As he did so, Selma's horn pulsed brighter, pouring all his energy into the bridge beneath Herman's hooves. It was fractured, the chunk precariously perched, and ground under his tug... then slipped backwards, downwards and away, leaving Herman in midair flying toward the bridge, his momentum considerably less than it could have been if he had jumped from stable ground.

Flash! Selma's telekinesis intensified again, gripping Herman and shoving downward as hard as he could. The yak soared toward the intact edge before dropping far faster than under normal gravity, barely scraping the clifftop with his hooves. Herman glared at him as he stepped closer, still straining down and away with an ice-blue field that matched Herman's uniform. Both sweated; neither spoke.

Herman lost his grip.

Without so much as a roar, his hairy mass plummeted away, losing itself in the darkness of the chasm. Selma stared over the edge, a broad smirk splitting his face. He was alone.

"Yeeeeesss!" He reared back, punching at the darkened sky. "Yesssss! At last, they're both gone! 'Ambassador Herman destroys Steel District in petty nonsensical plot; Selma delivers vengeance! Commander Valey too cowardly to assist; flees city!' I win, and I can hear the news already!

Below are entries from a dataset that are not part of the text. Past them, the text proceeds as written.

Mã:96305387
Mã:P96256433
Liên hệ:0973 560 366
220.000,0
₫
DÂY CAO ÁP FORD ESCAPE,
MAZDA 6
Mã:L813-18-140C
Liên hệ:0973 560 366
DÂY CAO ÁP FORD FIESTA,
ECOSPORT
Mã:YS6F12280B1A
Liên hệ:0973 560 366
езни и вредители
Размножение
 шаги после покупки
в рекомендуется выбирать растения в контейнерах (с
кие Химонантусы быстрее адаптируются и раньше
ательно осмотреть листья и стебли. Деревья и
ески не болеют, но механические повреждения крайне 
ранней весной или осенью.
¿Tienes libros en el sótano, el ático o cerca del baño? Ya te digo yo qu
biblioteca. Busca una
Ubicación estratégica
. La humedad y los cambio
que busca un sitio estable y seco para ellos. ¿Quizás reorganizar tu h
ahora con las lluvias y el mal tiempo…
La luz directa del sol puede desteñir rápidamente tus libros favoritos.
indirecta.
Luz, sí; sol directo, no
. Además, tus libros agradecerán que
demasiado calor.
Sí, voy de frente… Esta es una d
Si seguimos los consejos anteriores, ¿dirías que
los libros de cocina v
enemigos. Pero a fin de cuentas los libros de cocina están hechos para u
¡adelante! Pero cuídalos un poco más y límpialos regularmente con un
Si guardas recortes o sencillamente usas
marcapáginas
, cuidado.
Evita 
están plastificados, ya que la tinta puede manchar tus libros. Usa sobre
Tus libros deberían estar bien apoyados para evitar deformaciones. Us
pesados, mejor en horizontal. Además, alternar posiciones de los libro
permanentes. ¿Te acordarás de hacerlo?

All the pieces have fallen, and I win everything! I'll be famous, and I win!"

He danced back from the edge in exuberance... and tripped on an abandoned silver handle. Grumbling, he rose to his hooves, dusted off his face, and stared at Herman's magic axe. The faintest feeling that he was forgetting something crossed his mine, but he shrugged it off. He didn't have any part of Herman's body as proof he was dead, but a weapon that could be summoned by its owner at will should be good enough. Hefting it in his aura, almost staggering under its silver weight, he strode through the door to the Water District, a chill wind blowing against his back.